Like Martin, President Wright, I have a dream. It is a dream of a memorial fund at Dartmouth, a fund named after a man of the moral grandeur of Dr. King and no longer tainted by the name of Blinky Palermo's errand boy—a figure whose character was so conspicuously lacking in content.
Very truly yours,
Jim Tuck
Plug
Howdy:
Can't say enough good about your paper so I won't. Unfortunately, the Police State atmosphere on campuses across America is serving a valuable function: to prepare young people for the ever-growing government police state after college life is over. The 'weekly safety and security walk-thrus' in your fraternity system mirror the 9/11 Patriot Act 'sneak and peak' provision which effectively destroys fourth amendment protection.
Unfortunately, liberty-minded people are not usually the activist type, we are far more private by nature. However, unless we begin to actively defy and challenge the police state with various forms of civil-disobedience it's only going to get worse.
I am a charter member of Concerned Citizens Opposed to Police States: CCOPS.ORG Please check out our website, a great resource for intelligent and challenging free presses like yours.
In Liberty,
Tom Moor
Boston, MA
Burmese Days Coming
To the Editor:
With the references to Tier 1 or Tier 2 offenses, etc., it can only be a matter of time until the administration decides how many students can major in any particular field.
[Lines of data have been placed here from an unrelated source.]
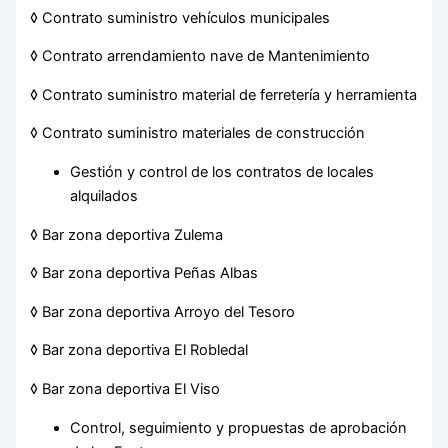
◊ Contrato suministro vehículos municipales
◊ Contrato arrendamiento nave de Mantenimiento
◊ Contrato suministro material de ferretería y herramienta
◊ Contrato suministro materiales de construcción
Gestión y control de los contratos de locales
alquilados
◊ Bar zona deportiva Zulema
◊ Bar zona deportiva Peñas Albas
◊ Bar zona deportiva Arroyo del Tesoro
◊ Bar zona deportiva El Robledal
◊ Bar zona deportiva El Viso
Control, seguimiento y propuestas de aprobación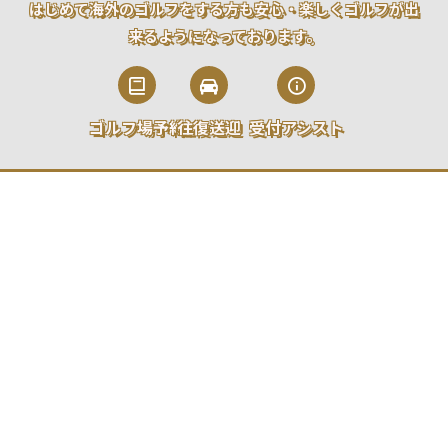
はじめて海外のゴルフをする方も安心・楽しくゴルフが出
来るようになっております。
ゴルフ場予約
往復送迎
受付アシスト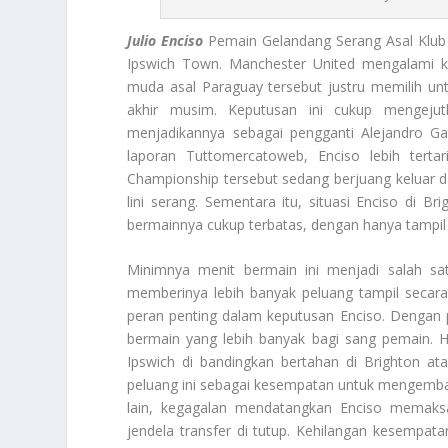
Julio Enciso
Pemain Gelandang Serang Asal Klub
Ipswich Town. Manchester United mengalami ke
muda asal Paraguay tersebut justru memilih u
akhir musim. Keputusan ini cukup mengejut
menjadikannya sebagai pengganti Alejandro Ga
laporan Tuttomercatoweb, Enciso lebih tertar
Championship tersebut sedang berjuang keluar 
lini serang. Sementara itu, situasi Enciso di
bermainnya cukup terbatas, dengan hanya tampil 
Minimnya menit bermain ini menjadi salah s
memberinya lebih banyak peluang tampil secara
peran penting dalam keputusan Enciso. Dengan 
bermain yang lebih banyak bagi sang pemain. H
Ipswich di bandingkan bertahan di Brighton at
peluang ini sebagai kesempatan untuk mengemba
lain, kegagalan mendatangkan Enciso memaksa
jendela transfer di tutup. Kehilangan kesempat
Welcome to Orwell's '1984' and the 'desired outcome'—so much for the college experience. Isn't it nice to have someone else do your thinking? Good luck in the real world.
Tim Pfister
Billings, Montana
Luau No More
Hi Review:
While soft-shoeing my way through the Web this morning, I stumbled on the 'racist' luau scandal appearing in TDR, 16 Aug '99.
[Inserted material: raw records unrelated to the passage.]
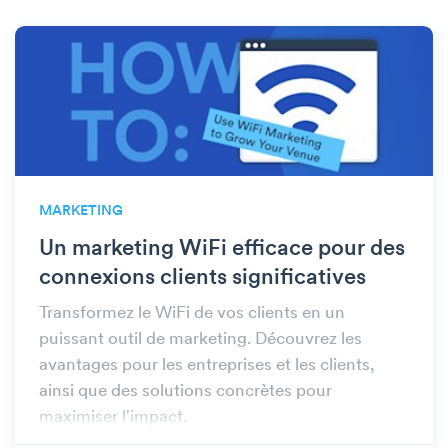
MARKETING
Un marketing WiFi efficace pour des
connexions clients significatives
Transformez le WiFi de vos clients en un
puissant outil de marketing. Découvrez les
avantages pour les entreprises et les clients,
ainsi que des solutions concrètes pour
maximiser l'impact.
Of course this is old hat, or at least this luau instance is—I've not looked for a follow up, nor do I have sufficient interest to do so. But I would like to share with you an observation: AXA and the Tri Delts, displayed no courage in rushing to appease this hand-wringing—if not completely paranoid—Omar Rashid character, who probably was on full scholarship for playing moral policeman. Knowing that accidents happen, and that too many assholes such as Rashid would occasionally appear among well-meaning people, surely was the inspiration which led to His creation of the sphincter!